▶ **Dataset items**:
## BEGIN

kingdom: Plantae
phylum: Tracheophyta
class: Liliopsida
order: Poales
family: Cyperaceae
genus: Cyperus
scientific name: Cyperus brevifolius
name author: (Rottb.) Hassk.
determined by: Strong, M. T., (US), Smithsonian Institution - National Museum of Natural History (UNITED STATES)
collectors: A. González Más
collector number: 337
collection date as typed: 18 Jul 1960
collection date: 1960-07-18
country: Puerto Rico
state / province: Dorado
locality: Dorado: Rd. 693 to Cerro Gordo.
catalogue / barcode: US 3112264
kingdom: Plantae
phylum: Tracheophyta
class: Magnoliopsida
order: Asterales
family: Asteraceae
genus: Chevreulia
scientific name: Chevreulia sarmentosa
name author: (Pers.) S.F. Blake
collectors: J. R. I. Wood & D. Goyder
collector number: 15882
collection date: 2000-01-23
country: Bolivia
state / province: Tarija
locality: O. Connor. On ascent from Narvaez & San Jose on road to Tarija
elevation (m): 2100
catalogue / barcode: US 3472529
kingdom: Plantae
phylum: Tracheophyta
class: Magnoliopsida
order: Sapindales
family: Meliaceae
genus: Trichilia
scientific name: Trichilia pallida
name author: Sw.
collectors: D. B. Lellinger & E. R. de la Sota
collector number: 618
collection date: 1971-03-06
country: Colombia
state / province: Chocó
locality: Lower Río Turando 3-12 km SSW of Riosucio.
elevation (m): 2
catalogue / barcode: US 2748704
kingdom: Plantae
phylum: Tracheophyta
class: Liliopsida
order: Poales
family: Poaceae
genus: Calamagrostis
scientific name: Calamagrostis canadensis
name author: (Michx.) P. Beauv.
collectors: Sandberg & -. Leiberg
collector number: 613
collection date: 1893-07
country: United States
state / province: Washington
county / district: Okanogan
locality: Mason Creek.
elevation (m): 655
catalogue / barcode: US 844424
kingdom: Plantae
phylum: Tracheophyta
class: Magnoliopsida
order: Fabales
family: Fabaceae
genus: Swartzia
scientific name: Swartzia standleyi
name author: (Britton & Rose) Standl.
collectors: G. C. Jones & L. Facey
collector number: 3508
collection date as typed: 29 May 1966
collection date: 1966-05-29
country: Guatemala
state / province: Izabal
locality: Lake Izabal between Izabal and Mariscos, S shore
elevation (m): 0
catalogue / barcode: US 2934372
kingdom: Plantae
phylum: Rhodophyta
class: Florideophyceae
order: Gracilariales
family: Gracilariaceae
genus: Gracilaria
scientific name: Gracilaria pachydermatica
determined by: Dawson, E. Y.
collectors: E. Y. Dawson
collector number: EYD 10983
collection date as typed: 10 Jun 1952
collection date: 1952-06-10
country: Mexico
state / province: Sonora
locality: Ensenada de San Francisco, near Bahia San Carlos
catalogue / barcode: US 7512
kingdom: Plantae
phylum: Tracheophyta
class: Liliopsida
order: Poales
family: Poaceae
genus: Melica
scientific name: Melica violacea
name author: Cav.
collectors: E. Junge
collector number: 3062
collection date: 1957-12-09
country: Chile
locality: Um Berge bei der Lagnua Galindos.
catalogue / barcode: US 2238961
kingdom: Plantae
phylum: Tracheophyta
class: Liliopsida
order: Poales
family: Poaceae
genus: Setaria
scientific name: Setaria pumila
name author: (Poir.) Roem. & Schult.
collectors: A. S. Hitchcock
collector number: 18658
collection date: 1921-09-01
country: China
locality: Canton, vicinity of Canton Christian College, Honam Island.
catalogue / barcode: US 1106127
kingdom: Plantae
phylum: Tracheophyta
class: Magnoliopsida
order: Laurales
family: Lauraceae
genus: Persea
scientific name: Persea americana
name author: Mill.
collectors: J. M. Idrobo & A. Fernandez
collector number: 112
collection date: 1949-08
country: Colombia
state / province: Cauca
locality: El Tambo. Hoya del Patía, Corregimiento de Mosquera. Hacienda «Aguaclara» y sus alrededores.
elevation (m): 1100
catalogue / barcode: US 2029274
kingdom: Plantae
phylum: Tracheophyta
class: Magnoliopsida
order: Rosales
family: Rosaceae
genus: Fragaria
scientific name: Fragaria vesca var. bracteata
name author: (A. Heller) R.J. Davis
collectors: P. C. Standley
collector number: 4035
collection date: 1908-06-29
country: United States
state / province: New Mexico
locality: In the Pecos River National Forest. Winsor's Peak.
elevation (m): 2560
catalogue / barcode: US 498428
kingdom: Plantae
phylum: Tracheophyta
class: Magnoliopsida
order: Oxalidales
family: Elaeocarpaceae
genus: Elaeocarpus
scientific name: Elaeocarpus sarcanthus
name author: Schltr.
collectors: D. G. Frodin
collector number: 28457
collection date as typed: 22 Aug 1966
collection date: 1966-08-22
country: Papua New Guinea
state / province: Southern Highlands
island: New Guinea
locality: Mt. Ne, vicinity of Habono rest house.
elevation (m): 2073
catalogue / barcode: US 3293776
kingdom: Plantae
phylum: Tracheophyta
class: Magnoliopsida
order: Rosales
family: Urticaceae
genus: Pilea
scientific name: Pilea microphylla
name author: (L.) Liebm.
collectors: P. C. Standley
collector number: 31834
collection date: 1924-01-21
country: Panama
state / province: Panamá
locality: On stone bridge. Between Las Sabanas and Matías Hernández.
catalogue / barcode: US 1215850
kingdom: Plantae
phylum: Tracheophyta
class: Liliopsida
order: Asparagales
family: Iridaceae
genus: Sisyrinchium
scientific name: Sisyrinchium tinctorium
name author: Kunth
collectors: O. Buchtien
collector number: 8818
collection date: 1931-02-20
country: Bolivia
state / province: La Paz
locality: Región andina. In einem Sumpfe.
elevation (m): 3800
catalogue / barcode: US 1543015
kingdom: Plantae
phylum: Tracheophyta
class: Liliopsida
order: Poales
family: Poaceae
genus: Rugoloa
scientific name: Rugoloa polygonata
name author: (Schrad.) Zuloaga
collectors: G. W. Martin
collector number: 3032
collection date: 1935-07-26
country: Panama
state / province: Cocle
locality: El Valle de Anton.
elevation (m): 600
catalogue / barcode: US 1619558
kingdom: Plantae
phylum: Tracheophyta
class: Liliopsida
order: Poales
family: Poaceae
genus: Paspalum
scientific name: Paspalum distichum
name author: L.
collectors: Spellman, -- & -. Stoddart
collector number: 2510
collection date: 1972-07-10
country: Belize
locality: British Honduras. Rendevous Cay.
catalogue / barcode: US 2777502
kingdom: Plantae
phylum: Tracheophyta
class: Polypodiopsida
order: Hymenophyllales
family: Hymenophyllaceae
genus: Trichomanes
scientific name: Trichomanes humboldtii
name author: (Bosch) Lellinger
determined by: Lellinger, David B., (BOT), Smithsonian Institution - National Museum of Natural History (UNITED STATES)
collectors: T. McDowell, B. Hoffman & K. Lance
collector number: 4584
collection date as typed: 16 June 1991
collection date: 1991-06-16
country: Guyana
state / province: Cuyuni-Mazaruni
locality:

## END

▶ **Requirements**: Please print all of the lines above word for word, with nothing changed.

▶ **Exercise solution**:
kingdom: Plantae
phylum: Tracheophyta
class: Liliopsida
order: Poales
family: Cyperaceae
genus: Cyperus
scientific name: Cyperus brevifolius
name author: (Rottb.) Hassk.
determined by: Strong, M. T., (US), Smithsonian Institution - National Museum of Natural History (UNITED STATES)
collectors: A. González Más
collector number: 337
collection date as typed: 18 Jul 1960
collection date: 1960-07-18
country: Puerto Rico
state / province: Dorado
locality: Dorado: Rd. 693 to Cerro Gordo.
catalogue / barcode: US 3112264
kingdom: Plantae
phylum: Tracheophyta
class: Magnoliopsida
order: Asterales
family: Asteraceae
genus: Chevreulia
scientific name: Chevreulia sarmentosa
name author: (Pers.) S.F. Blake
collectors: J. R. I. Wood & D. Goyder
collector number: 15882
collection date: 2000-01-23
country: Bolivia
state / province: Tarija
locality: O. Connor. On ascent from Narvaez & San Jose on road to Tarija
elevation (m): 2100
catalogue / barcode: US 3472529
kingdom: Plantae
phylum: Tracheophyta
class: Magnoliopsida
order: Sapindales
family: Meliaceae
genus: Trichilia
scientific name: Trichilia pallida
name author: Sw.
collectors: D. B. Lellinger & E. R. de la Sota
collector number: 618
collection date: 1971-03-06
country: Colombia
state / province: Chocó
locality: Lower Río Turando 3-12 km SSW of Riosucio.
elevation (m): 2
catalogue / barcode: US 2748704
kingdom: Plantae
phylum: Tracheophyta
class: Liliopsida
order: Poales
family: Poaceae
genus: Calamagrostis
scientific name: Calamagrostis canadensis
name author: (Michx.) P. Beauv.
collectors: Sandberg & -. Leiberg
collector number: 613
collection date: 1893-07
country: United States
state / province: Washington
county / district: Okanogan
locality: Mason Creek.
elevation (m): 655
catalogue / barcode: US 844424
kingdom: Plantae
phylum: Tracheophyta
class: Magnoliopsida
order: Fabales
family: Fabaceae
genus: Swartzia
scientific name: Swartzia standleyi
name author: (Britton & Rose) Standl.
collectors: G. C. Jones & L. Facey
collector number: 3508
collection date as typed: 29 May 1966
collection date: 1966-05-29
country: Guatemala
state / province: Izabal
locality: Lake Izabal between Izabal and Mariscos, S shore
elevation (m): 0
catalogue / barcode: US 2934372
kingdom: Plantae
phylum: Rhodophyta
class: Florideophyceae
order: Gracilariales
family: Gracilariaceae
genus: Gracilaria
scientific name: Gracilaria pachydermatica
determined by: Dawson, E. Y.
collectors: E. Y. Dawson
collector number: EYD 10983
collection date as typed: 10 Jun 1952
collection date: 1952-06-10
country: Mexico
state / province: Sonora
locality: Ensenada de San Francisco, near Bahia San Carlos
catalogue / barcode: US 7512
kingdom: Plantae
phylum: Tracheophyta
class: Liliopsida
order: Poales
family: Poaceae
genus: Melica
scientific name: Melica violacea
name author: Cav.
collectors: E. Junge
collector number: 3062
collection date: 1957-12-09
country: Chile
locality: Um Berge bei der Lagnua Galindos.
catalogue / barcode: US 2238961
kingdom: Plantae
phylum: Tracheophyta
class: Liliopsida
order: Poales
family: Poaceae
genus: Setaria
scientific name: Setaria pumila
name author: (Poir.) Roem. & Schult.
collectors: A. S. Hitchcock
collector number: 18658
collection date: 1921-09-01
country: China
locality: Canton, vicinity of Canton Christian College, Honam Island.
catalogue / barcode: US 1106127
kingdom: Plantae
phylum: Tracheophyta
class: Magnoliopsida
order: Laurales
family: Lauraceae
genus: Persea
scientific name: Persea americana
name author: Mill.
collectors: J. M. Idrobo & A. Fernandez
collector number: 112
collection date: 1949-08
country: Colombia
state / province: Cauca
locality: El Tambo. Hoya del Patía, Corregimiento de Mosquera. Hacienda «Aguaclara» y sus alrededores.
elevation (m): 1100
catalogue / barcode: US 2029274
kingdom: Plantae
phylum: Tracheophyta
class: Magnoliopsida
order: Rosales
family: Rosaceae
genus: Fragaria
scientific name: Fragaria vesca var. bracteata
name author: (A. Heller) R.J. Davis
collectors: P. C. Standley
collector number: 4035
collection date: 1908-06-29
country: United States
state / province: New Mexico
locality: In the Pecos River National Forest. Winsor's Peak.
elevation (m): 2560
catalogue / barcode: US 498428
kingdom: Plantae
phylum: Tracheophyta
class: Magnoliopsida
order: Oxalidales
family: Elaeocarpaceae
genus: Elaeocarpus
scientific name: Elaeocarpus sarcanthus
name author: Schltr.
collectors: D. G. Frodin
collector number: 28457
collection date as typed: 22 Aug 1966
collection date: 1966-08-22
country: Papua New Guinea
state / province: Southern Highlands
island: New Guinea
locality: Mt. Ne, vicinity of Habono rest house.
elevation (m): 2073
catalogue / barcode: US 3293776
kingdom: Plantae
phylum: Tracheophyta
class: Magnoliopsida
order: Rosales
family: Urticaceae
genus: Pilea
scientific name: Pilea microphylla
name author: (L.) Liebm.
collectors: P. C. Standley
collector number: 31834
collection date: 1924-01-21
country: Panama
state / province: Panamá
locality: On stone bridge. Between Las Sabanas and Matías Hernández.
catalogue / barcode: US 1215850
kingdom: Plantae
phylum: Tracheophyta
class: Liliopsida
order: Asparagales
family: Iridaceae
genus: Sisyrinchium
scientific name: Sisyrinchium tinctorium
name author: Kunth
collectors: O. Buchtien
collector number: 8818
collection date: 1931-02-20
country: Bolivia
state / province: La Paz
locality: Región andina. In einem Sumpfe.
elevation (m): 3800
catalogue / barcode: US 1543015
kingdom: Plantae
phylum: Tracheophyta
class: Liliopsida
order: Poales
family: Poaceae
genus: Rugoloa
scientific name: Rugoloa polygonata
name author: (Schrad.) Zuloaga
collectors: G. W. Martin
collector number: 3032
collection date: 1935-07-26
country: Panama
state / province: Cocle
locality: El Valle de Anton.
elevation (m): 600
catalogue / barcode: US 1619558
kingdom: Plantae
phylum: Tracheophyta
class: Liliopsida
order: Poales
family: Poaceae
genus: Paspalum
scientific name: Paspalum distichum
name author: L.
collectors: Spellman, -- & -. Stoddart
collector number: 2510
collection date: 1972-07-10
country: Belize
locality: British Honduras. Rendevous Cay.
catalogue / barcode: US 2777502
kingdom: Plantae
phylum: Tracheophyta
class: Polypodiopsida
order: Hymenophyllales
family: Hymenophyllaceae
genus: Trichomanes
scientific name: Trichomanes humboldtii
name author: (Bosch) Lellinger
determined by: Lellinger, David B., (BOT), Smithsonian Institution - National Museum of Natural History (UNITED STATES)
collectors: T. McDowell, B. Hoffman & K. Lance
collector number: 4584
collection date as typed: 16 June 1991
collection date: 1991-06-16
country: Guyana
state / province: Cuyuni-Mazaruni
locality:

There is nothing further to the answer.